▶ **Ausgewählter Auszug**:
=-=-=-=-=
Bei Wüstenfotos u.ä. sollte man aber auch nie den Fotografen unterschätzen. Je nach Windlage kann es da mehr als staubig sein und bei entsprechendem Wetter trübt sich der Himmel auch weitab jeder Großstadt. D.h. aber nicht, dass man mit ein paar Filtern, langen Belichtungszeiten, richtigem Bildausschnitt und Nachbearbeitung kein sattes blau hinbekommt. 

Insofern sollte man auch zwischen "Luftreinheit" und "Umweltbelastung" unterscheiden. Hohe Anteile an Stickoxiden führen nicht zwangsläufig zu einer Farbänderung, können aber deutlich schädlicher sein, als feiner Sand.
=-=-=-=-=
▶ **Datenabschnitt**:
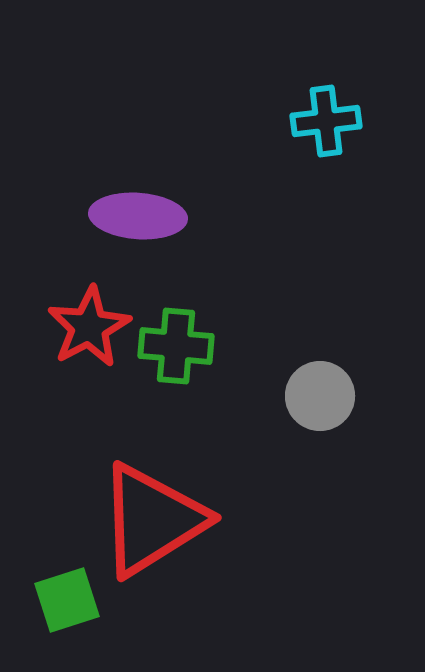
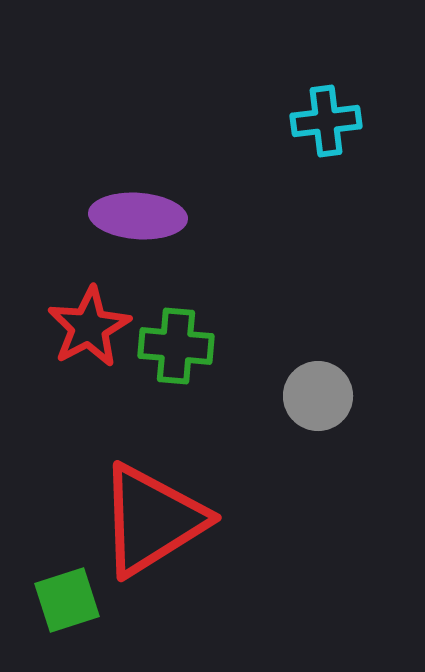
gray circle: moved 2 px left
=-=-=-=-=
▶ **Deine Aufgaben**:
1: Entnimm dem Auszug über Wüstenfotos die Stelle zwischen „Insofern sollte man“ und „als feiner Sand.“, beide eingeschlossen.
2: Erkläre anhand des Auszugs über Wüstenfotos in ein bis drei Sätzen, warum man zwischen „Luftreinheit“ und „Umweltbelastung“ unterscheiden sollte.

▶ **Lösungen**:
1:
Insofern sollte man auch zwischen "Luftreinheit" und "Umweltbelastung" unterscheiden. Hohe Anteile an Stickoxiden führen nicht zwangsläufig zu einer Farbänderung, können aber deutlich schädlicher sein, als feiner Sand.

2: Hohe Anteile an Stickoxiden führen nicht zwangsläufig zu einer Farbänderung. Sie können aber deutlich schädlicher sein als feiner Sand.